### Exercise objective
Somewhere below are a line with "zują i myślą." and a later line with "Optimisme Di Tahun". Output exactly those lines and all lines between them.

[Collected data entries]

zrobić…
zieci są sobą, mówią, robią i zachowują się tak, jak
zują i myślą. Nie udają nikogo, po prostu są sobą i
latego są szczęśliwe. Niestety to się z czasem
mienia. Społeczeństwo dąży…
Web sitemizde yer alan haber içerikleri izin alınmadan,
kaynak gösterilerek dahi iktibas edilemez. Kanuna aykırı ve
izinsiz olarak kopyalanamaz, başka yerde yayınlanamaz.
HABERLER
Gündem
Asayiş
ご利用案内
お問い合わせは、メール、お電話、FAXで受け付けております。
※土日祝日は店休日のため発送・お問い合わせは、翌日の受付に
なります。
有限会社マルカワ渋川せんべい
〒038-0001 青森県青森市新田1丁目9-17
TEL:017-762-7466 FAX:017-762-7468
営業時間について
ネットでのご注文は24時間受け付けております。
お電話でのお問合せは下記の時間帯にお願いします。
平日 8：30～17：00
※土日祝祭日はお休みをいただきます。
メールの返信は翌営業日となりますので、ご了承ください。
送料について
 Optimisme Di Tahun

==

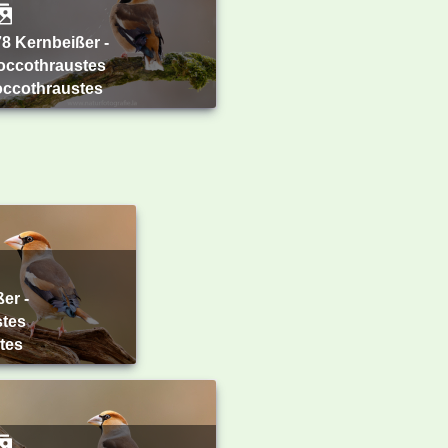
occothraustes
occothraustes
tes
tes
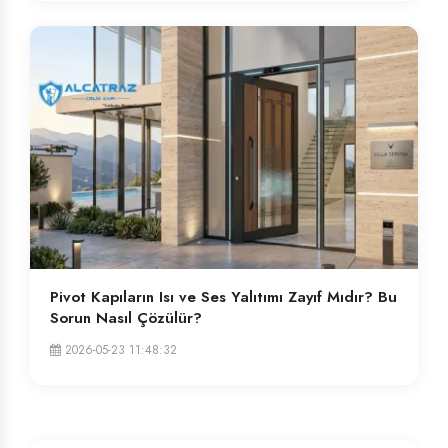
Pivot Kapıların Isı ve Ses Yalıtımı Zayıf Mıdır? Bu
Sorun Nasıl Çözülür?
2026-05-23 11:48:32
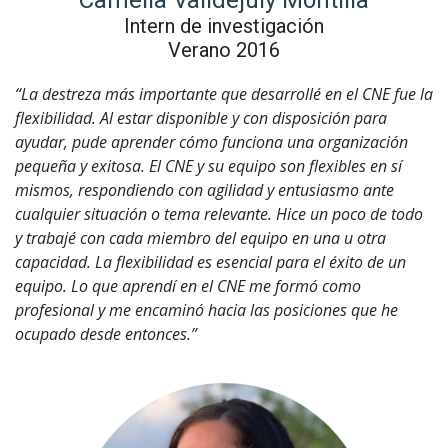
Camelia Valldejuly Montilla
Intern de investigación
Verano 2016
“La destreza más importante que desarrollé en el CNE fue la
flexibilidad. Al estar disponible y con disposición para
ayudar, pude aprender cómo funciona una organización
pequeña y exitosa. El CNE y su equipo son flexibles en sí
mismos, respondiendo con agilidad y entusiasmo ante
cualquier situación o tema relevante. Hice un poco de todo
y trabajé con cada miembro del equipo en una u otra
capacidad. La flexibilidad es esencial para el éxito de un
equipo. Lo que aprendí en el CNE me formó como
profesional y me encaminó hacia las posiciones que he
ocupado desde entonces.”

### Task solution
zują i myślą. Nie udają nikogo, po prostu są sobą i
latego są szczęśliwe. Niestety to się z czasem
mienia. Społeczeństwo dąży…
Web sitemizde yer alan haber içerikleri izin alınmadan,
kaynak gösterilerek dahi iktibas edilemez. Kanuna aykırı ve
izinsiz olarak kopyalanamaz, başka yerde yayınlanamaz.
HABERLER
Gündem
Asayiş
ご利用案内
お問い合わせは、メール、お電話、FAXで受け付けております。
※土日祝日は店休日のため発送・お問い合わせは、翌日の受付に
なります。
有限会社マルカワ渋川せんべい
〒038-0001 青森県青森市新田1丁目9-17
TEL:017-762-7466 FAX:017-762-7468
営業時間について
ネットでのご注文は24時間受け付けております。
お電話でのお問合せは下記の時間帯にお願いします。
平日 8：30～17：00
※土日祝祭日はお休みをいただきます。
メールの返信は翌営業日となりますので、ご了承ください。
送料について
 Optimisme Di Tahun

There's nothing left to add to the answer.